═══ DATA EXTRACTS
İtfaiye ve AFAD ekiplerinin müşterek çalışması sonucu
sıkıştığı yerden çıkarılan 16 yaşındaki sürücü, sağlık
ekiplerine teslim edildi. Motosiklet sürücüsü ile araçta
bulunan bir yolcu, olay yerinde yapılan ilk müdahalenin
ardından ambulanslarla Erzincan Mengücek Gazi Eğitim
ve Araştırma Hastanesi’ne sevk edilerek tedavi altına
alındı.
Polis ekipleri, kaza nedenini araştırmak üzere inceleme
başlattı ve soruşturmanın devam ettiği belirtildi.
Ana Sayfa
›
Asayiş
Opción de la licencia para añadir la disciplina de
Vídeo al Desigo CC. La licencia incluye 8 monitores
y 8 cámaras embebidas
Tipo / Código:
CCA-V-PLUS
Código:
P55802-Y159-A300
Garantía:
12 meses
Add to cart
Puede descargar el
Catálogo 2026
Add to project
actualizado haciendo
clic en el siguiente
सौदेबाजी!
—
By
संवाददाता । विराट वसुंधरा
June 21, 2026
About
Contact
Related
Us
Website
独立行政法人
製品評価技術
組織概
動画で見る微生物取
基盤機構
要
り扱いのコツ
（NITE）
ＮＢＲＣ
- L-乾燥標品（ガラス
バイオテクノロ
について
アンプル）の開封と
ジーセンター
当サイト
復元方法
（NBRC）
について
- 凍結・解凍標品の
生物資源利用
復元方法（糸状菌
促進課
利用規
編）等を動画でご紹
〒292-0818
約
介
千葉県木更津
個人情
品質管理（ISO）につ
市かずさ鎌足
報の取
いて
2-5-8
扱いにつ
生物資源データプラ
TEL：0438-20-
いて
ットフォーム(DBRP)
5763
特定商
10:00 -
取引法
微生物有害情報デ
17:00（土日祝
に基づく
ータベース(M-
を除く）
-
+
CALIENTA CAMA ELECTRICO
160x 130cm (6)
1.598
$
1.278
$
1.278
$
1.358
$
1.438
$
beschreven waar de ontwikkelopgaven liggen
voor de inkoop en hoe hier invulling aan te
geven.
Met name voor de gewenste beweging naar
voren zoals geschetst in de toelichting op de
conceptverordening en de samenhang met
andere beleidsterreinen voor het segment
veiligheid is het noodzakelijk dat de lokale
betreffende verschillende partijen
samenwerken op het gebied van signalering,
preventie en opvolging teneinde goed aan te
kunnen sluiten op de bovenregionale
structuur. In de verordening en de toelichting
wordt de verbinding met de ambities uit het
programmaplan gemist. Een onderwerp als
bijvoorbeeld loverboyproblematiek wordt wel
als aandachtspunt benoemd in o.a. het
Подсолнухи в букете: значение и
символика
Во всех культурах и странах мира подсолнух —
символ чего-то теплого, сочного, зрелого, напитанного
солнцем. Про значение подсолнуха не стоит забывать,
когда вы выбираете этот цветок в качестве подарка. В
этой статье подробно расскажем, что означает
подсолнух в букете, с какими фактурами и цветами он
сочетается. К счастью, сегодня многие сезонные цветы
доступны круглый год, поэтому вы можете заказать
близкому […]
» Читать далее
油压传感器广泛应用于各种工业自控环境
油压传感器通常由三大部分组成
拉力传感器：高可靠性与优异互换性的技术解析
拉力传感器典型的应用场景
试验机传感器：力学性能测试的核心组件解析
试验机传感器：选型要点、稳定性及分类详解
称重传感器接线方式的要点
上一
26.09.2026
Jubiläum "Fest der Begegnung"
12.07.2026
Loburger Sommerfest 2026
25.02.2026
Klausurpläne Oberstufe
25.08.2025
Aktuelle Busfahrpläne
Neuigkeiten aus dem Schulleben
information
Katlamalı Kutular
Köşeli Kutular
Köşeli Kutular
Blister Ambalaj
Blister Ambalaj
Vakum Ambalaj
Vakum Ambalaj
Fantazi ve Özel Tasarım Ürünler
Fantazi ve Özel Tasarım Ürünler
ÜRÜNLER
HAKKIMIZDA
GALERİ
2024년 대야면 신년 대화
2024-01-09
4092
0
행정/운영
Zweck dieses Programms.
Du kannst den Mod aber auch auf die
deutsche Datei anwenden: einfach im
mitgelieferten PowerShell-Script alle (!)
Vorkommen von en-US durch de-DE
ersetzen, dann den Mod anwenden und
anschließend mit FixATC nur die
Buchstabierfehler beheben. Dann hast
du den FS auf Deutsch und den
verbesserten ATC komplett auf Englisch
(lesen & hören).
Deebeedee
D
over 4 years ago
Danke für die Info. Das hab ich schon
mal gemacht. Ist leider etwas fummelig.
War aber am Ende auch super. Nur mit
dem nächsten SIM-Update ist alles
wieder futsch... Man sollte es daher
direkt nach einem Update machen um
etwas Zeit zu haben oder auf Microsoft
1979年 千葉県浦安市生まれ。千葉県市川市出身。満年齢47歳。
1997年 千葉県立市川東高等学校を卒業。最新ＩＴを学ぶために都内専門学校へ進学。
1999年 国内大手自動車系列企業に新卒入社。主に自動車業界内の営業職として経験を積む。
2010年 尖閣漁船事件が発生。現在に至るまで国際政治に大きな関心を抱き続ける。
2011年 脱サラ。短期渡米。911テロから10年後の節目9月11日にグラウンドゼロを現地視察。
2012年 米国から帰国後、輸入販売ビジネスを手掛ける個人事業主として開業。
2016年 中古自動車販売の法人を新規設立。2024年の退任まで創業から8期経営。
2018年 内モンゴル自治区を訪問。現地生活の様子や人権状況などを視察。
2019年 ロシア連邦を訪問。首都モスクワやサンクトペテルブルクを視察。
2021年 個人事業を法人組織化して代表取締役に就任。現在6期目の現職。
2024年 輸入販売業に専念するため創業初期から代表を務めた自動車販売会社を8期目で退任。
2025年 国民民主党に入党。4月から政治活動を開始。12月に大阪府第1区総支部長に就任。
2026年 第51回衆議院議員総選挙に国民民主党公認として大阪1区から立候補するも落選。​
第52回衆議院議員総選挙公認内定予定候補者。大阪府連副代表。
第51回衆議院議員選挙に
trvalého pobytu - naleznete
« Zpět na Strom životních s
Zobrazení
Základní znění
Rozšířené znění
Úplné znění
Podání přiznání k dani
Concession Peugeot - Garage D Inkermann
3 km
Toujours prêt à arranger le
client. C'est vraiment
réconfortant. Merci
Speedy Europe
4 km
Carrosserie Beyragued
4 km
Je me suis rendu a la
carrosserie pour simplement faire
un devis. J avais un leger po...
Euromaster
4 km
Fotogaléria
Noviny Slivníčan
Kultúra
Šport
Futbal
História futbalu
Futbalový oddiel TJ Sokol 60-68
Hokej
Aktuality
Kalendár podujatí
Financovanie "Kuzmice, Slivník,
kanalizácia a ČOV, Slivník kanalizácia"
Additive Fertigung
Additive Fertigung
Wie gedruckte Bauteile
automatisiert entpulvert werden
══════
* _EXERCISE BRIEF_
Repeat every line of the data word for word until you have repeated the line that contains "Polis ekipleri, kaza", which is the last one to include.

* _SOLUTION TO THE PROBLEM_
İtfaiye ve AFAD ekiplerinin müşterek çalışması sonucu
sıkıştığı yerden çıkarılan 16 yaşındaki sürücü, sağlık
ekiplerine teslim edildi. Motosiklet sürücüsü ile araçta
bulunan bir yolcu, olay yerinde yapılan ilk müdahalenin
ardından ambulanslarla Erzincan Mengücek Gazi Eğitim
ve Araştırma Hastanesi’ne sevk edilerek tedavi altına
alındı.
Polis ekipleri, kaza nedenini araştırmak üzere inceleme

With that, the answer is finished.